- Work to complete -
Return the lines beginning at the one that contains "English version" and running to the end of the records, exactly and with nothing else. Omit pictures.

_____

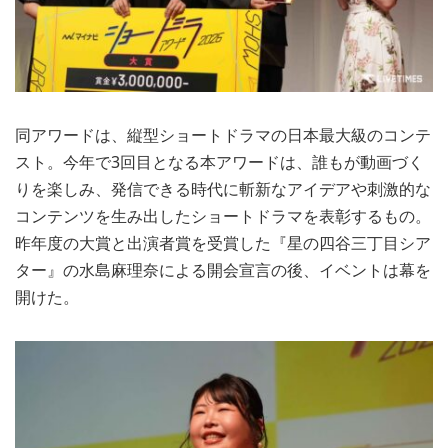
同アワードは、縦型ショートドラマの日本最大級のコンテ
スト。今年で3回目となる本アワードは、誰もが動画づく
りを楽しみ、発信できる時代に斬新なアイデアや刺激的な
コンテンツを生み出したショートドラマを表彰するもの。
昨年度の大賞と出演者賞を受賞した『星の四谷三丁目シア
ター』の水島麻理奈による開会宣言の後、イベントは幕を
開けた。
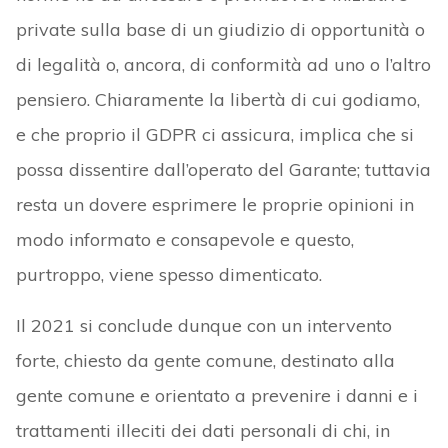
private sulla base di un giudizio di opportunità o
di legalità o, ancora, di conformità ad uno o l’altro
pensiero. Chiaramente la libertà di cui godiamo,
e che proprio il GDPR ci assicura, implica che si
possa dissentire dall’operato del Garante; tuttavia
resta un dovere esprimere le proprie opinioni in
modo informato e consapevole e questo,
purtroppo, viene spesso dimenticato.
Il 2021 si conclude dunque con un intervento
forte, chiesto da gente comune, destinato alla
gente comune e orientato a prevenire i danni e i
trattamenti illeciti dei dati personali di chi, in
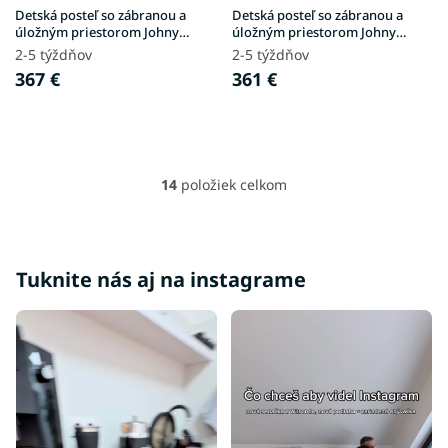
Detská posteľ so zábranou a
Detská posteľ so zábranou a
úložným priestorom Johny
úložným priestorom Johny
90x200 - kašmír
90x200 - olivová
2-5 týždňov
2-5 týždňov
367 €
361 €
14
položiek celkom
O
v
l
á
d
Tuknite nás aj na instagrame
a
c
i
e
p
r
v
k
y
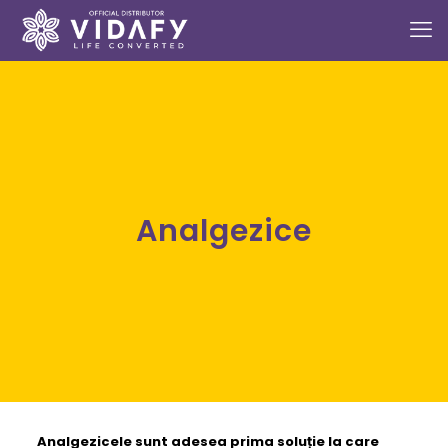
Analgezice
Analgezicele
sunt adesea prima soluție la care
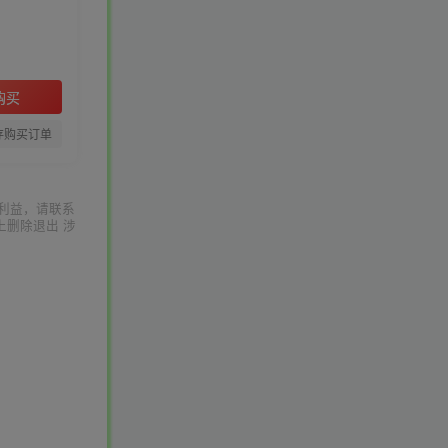
购买
存购买订单
利益，请联系
上删除退出 涉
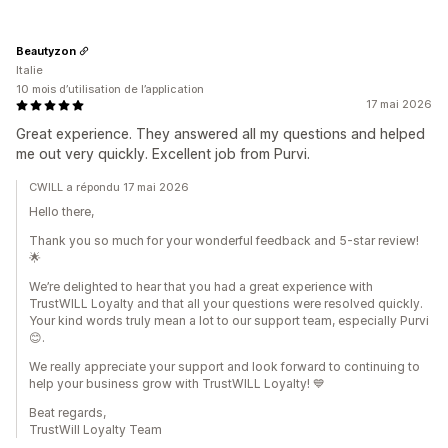
Beautyzon
Italie
10 mois d’utilisation de l’application
17 mai 2026
Great experience. They answered all my questions and helped
me out very quickly. Excellent job from Purvi.
CWILL a répondu 17 mai 2026
Hello there,
Thank you so much for your wonderful feedback and 5-star review!
🌟
We’re delighted to hear that you had a great experience with
TrustWILL Loyalty and that all your questions were resolved quickly.
Your kind words truly mean a lot to our support team, especially Purvi
😊.
We really appreciate your support and look forward to continuing to
help your business grow with TrustWILL Loyalty! 💙
Beat regards,
TrustWill Loyalty Team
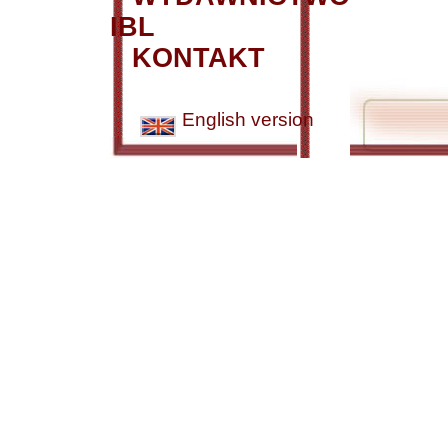
IBL
KONTAKT
English version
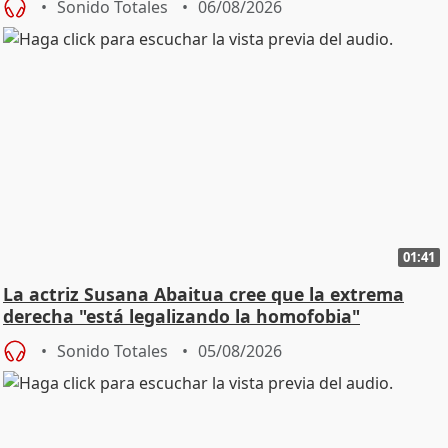
Sonido Totales
06/08/2026
01:41
La actriz Susana Abaitua cree que la extrema
derecha "está legalizando la homofobia"
Sonido Totales
05/08/2026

_____

- Response -
English version
Sonido Totales
06/08/2026
01:41
La actriz Susana Abaitua cree que la extrema
derecha "está legalizando la homofobia"
Sonido Totales
05/08/2026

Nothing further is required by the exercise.